The latest capital proposal is still in the planning stages and will be finalized later this year. But other projects that could be funded include: an extension of center-running bus lanes on Columbus Avenue currently under construction to the Ruggles Orange Line station; development of a new commuter rail facility in Boston’s Widett Circle; continued work on the commuter rail expansion to New Bedford and Fall River; and the installation of traffic signal technology in Malden and Everett that holds green lights for approaching buses.
With the pandemic severely limiting fare revenue, officials had planned to reallocate some money from the capital budget to cover shortfalls in the operating budget. But after receiving more than $1 billion in federal funding between the last two coronavirus relief bills, the MBTA said it will now be able to keep that money in place.

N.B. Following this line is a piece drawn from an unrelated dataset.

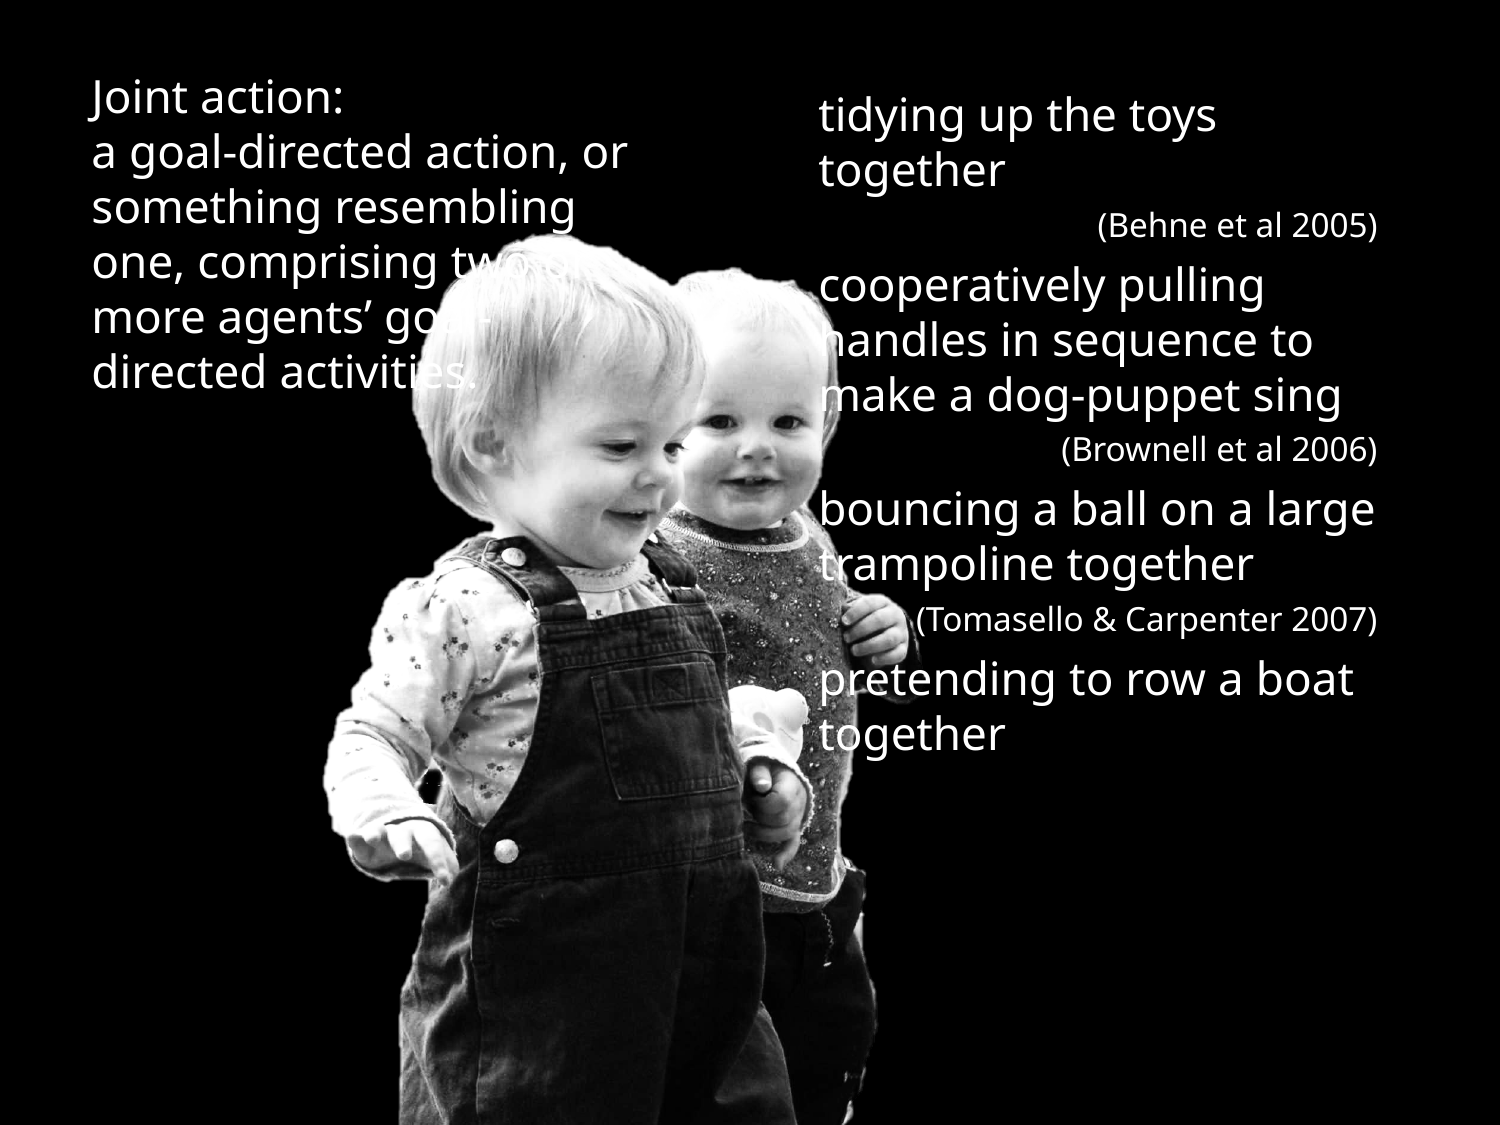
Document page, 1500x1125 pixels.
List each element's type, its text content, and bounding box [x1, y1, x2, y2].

text_box Joint action: a goal-directed action, or something resembling one, comprising two or more agents’ goal-directed activities. [76, 60, 668, 406]
text_box tidying up the toys together (Behne et al 2005) cooperatively pulling handles in sequence to make a dog-puppet sing (Brownell et al 2006) bouncing a ball on a large trampoline together (Tomasello & Carpenter 2007) pretending to row a boat together [803, 78, 1393, 767]
picture [303, 184, 987, 1125]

The MBTA usually plans its capital spending program five years in advance, but the 2022 proposal only covers one year. The agency has pointed to the pandemic and uncertainty about future transportation needs as justification. But the year-by-year approach has been criticized by transit advocates, who are concerned that it will make it difficult for the T to develop and execute longer-term plans.
“There are several multiyear capital projects ... that would benefit from a five-year plan,” said Veena Dharmaraj, director of transportation at the Massachusetts Sierra Club, who has pushed the MBTA to develop a clear plan to electrify its bus fleet.

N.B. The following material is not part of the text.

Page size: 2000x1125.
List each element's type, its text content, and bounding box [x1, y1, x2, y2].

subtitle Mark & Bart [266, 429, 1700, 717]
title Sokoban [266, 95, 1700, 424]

“A five-year [plan] would allow the T to prepare for and prioritize short- and long-term capital projects, identify funding sources, and help improve transparency in a way that aligns with the state’s transportation priorities and climate goals,” Dharmaraj added.
The MBTA says it is still charting some of these longer-term goals even with a shorter spending plan. For example, officials on Monday also presented an outline of the T’s plan to eventually run more frequent, electric service on three commuter rail lines — the Providence and Fairmount lines, as well as the part of the Newburyport/Rockport line between Beverly and Boston.
That concept is among the most ambitious the MBTA has considered in recent history, but is still years away, largely unfunded, and until now had received little public discussion since it was first promised in 2019.
Joseph Aiello, the chairman of the T’s board, suggested Monday that the agency should include funding in the upcoming spending plan to pay for some of the key early steps to launch the service, such as planning studies and potentially leasing or buying a small roster of electric trains.